President Uhuru Kenyatta has urged an African mining organisation to develop policies that will make the continent reap maximum benefit from the mining industry. He said the Southern and Eastern African Mineral Centre (SEAMIC) must ensure African countries are not short changed by multinational corporations extracting minerals in the continent.
“For far too long we have allowed our resources to be exploited to benefit other people. Time has come for us to change that narrative,” President Kenyatta said. He was speaking today during a meeting with a delegation of the 35th Governing Council of the SEAMIC who paid him a courtesy call at State House, Nairobi.

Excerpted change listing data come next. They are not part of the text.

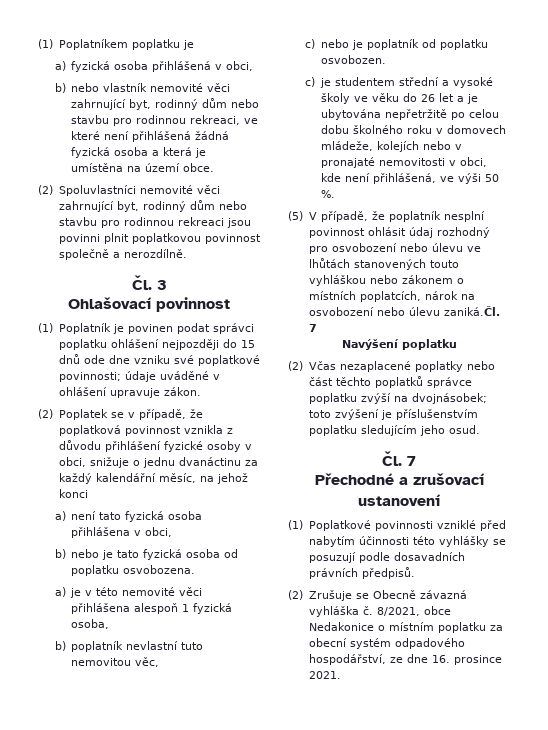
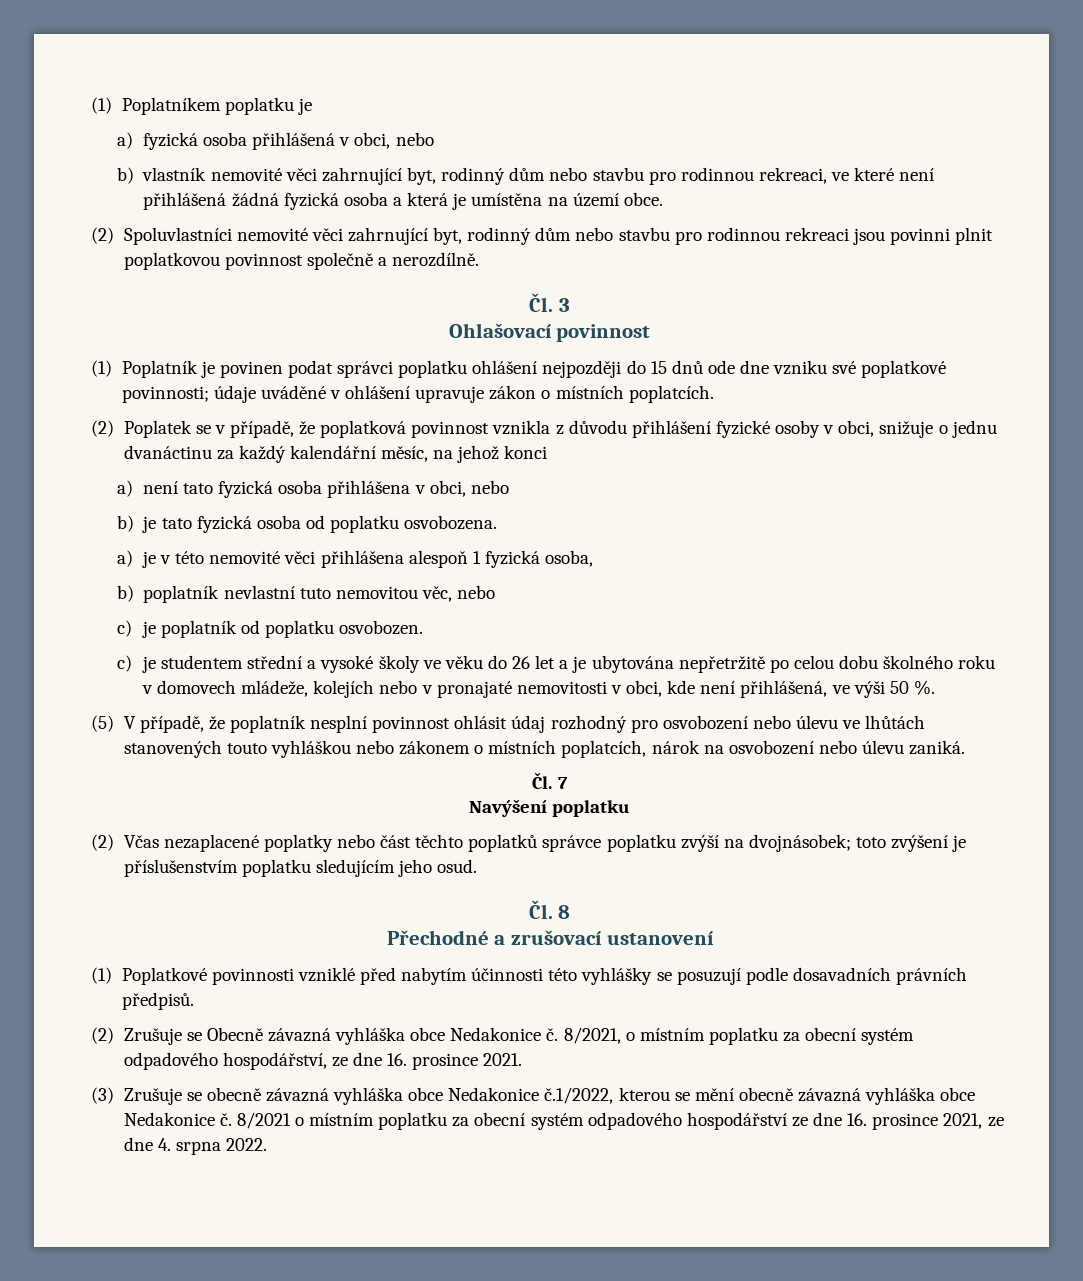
[54,83,100,93] // b) nebo -> [395,132,434,146] [116,167,134,184] nebo // b)
[163,387,201,396] zákon. -> [489,385,714,403] zákon o místních poplatcích.
[54,549,100,559] // b) nebo -> [470,480,509,494] [116,515,134,532] nebo // b)
[304,39,350,49] // c) nebo -> [457,585,496,599] [116,620,132,637] nebo // c)
[443,306,500,316] zaniká.Čl. -> [909,740,966,755] [532,772,553,789] zaniká. // Čl.
[407,456,416,466] 7 -> [558,905,571,919] 8
[362,606,451,616] [308,622,374,631] č. 8/2021, obce Nedakonice -> [410,1027,621,1044] obce Nedakonice č. 8/2021,
(341, 675) none -> [91,1087,976,1105] [123,1112,1004,1130] [123,1137,267,1155] // (3) Zrušuje se obecně závazná vyhláška obce Nedakonice č.1/2022, kterou se mění obecně závazná vyhláška obce Nedakonice č. 8/2021 o místním poplatku za obecní systém odpadového hospodářství ze dne 16. prosince 2021, ze dne 4. srpna 2022.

SEAMIC is an international organisation under the umbrella of the United Nations Economic Commission for Africa. When it was established in 1977, it comprised eight eastern and southern African states – Kenya, Tanzania, Uganda, Ethiopia, Sudan, Mozambique, Comoros and Angola. In 2007, membership to the organization was opened to all African countries.
President Kenyatta expressed the need to set similar mining conditions in the continent to safeguard the sector from unfair exploitation by foreign companies. “We should not allow multinational companies to play us against one another by imposing unnecessary competition among us. They should be made to find the same mining conditions across the continent,” President Kenyatta said.

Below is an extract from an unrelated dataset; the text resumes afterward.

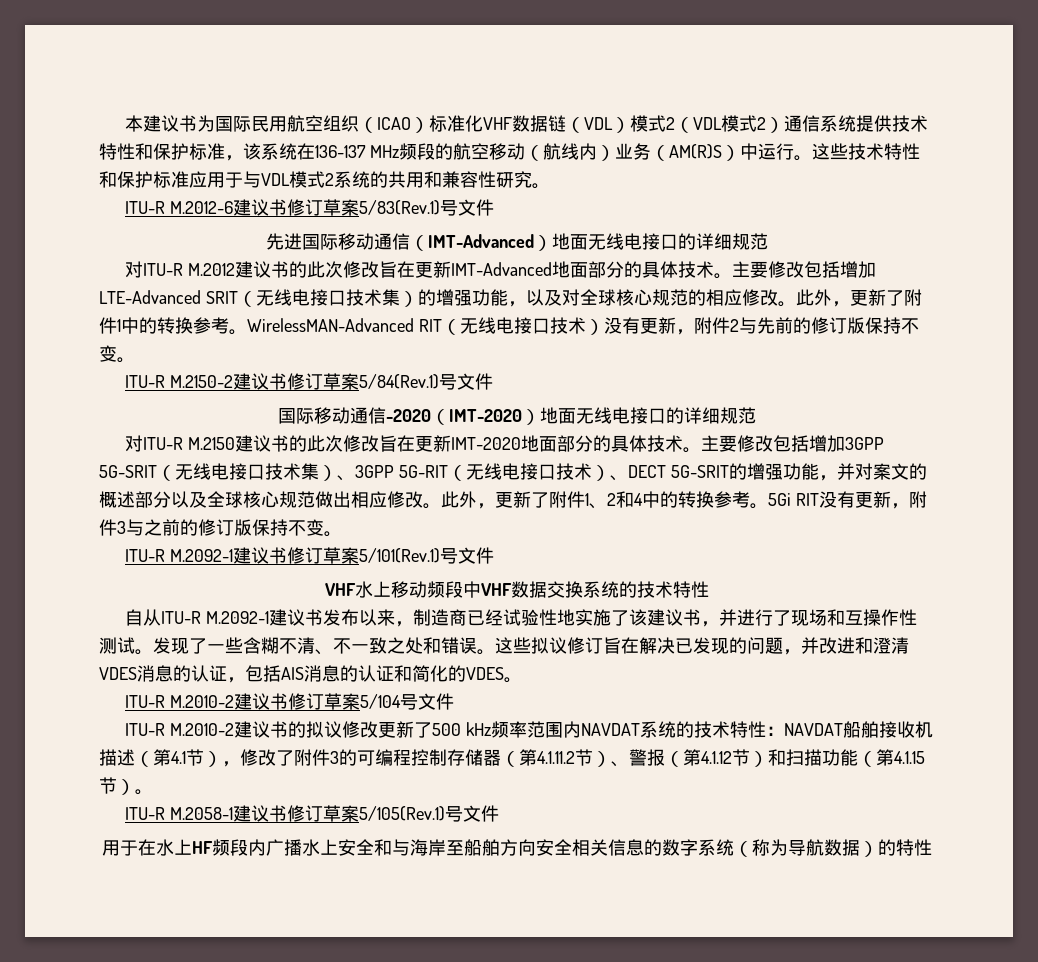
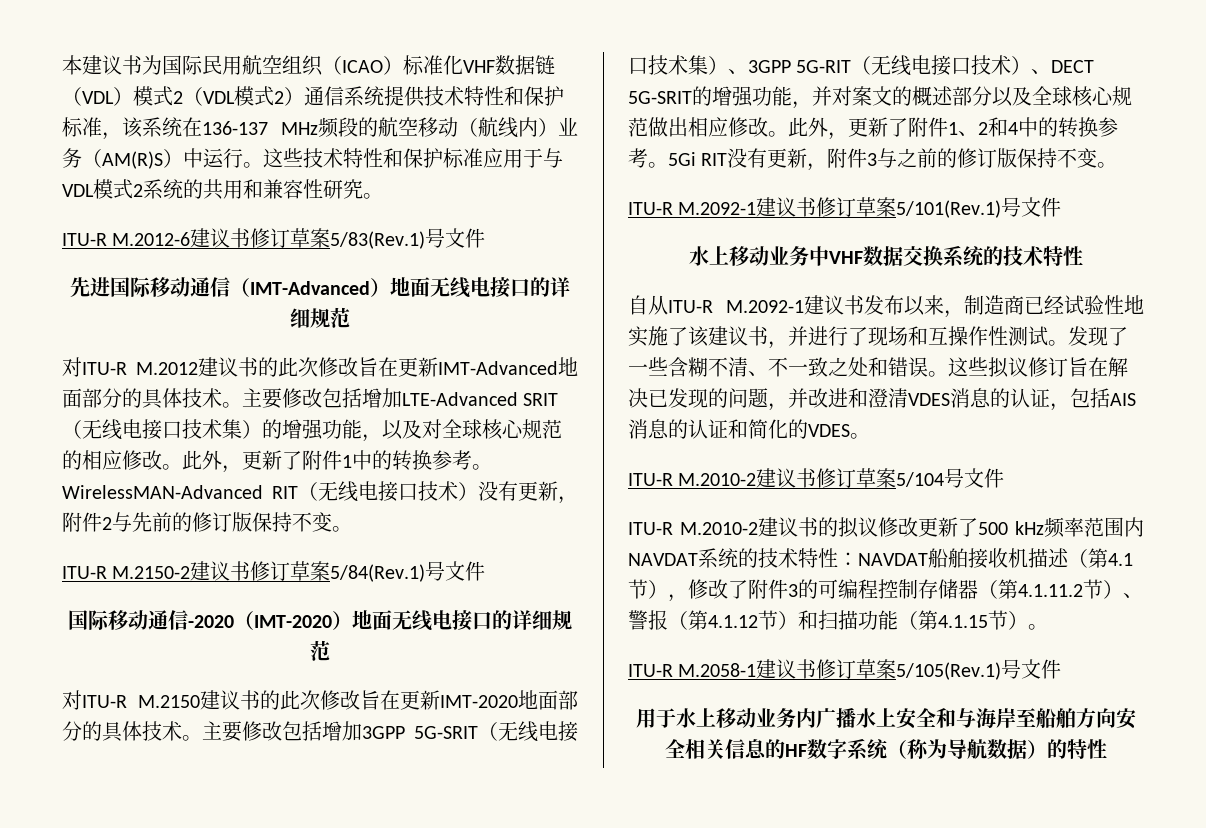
[324,581,463,598] VHF水上移动频段 -> [689,246,809,266] 水上移动业务
[137,839,248,856] 在水上HF频段 -> [676,708,796,728] 水上移动业务
(662, 847) none -> [785,744,807,757] HF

He added: “The discovery of minerals in our region should herald a brighter future for us – jobs for our youth and improved living standards for our people – but not civil strife and poverty.”
The SEAMIC delegation, led by Mining Cabinet Secretary Najib Balala, briefed President Kenyatta of the Centre’s achievements in the last two years. They said the Centre has been consistent in promoting the socio-economic and environmental development of the mining sector in Africa.
Other members of SEAMIC Governing Council who attended the meeting included Tanzania’s Energy and Minerals Minister George Simbachawane, Ethiopia’s Minster for Mines Tewodros Egziabher and their Ugandan counterpart Peter Lokeris.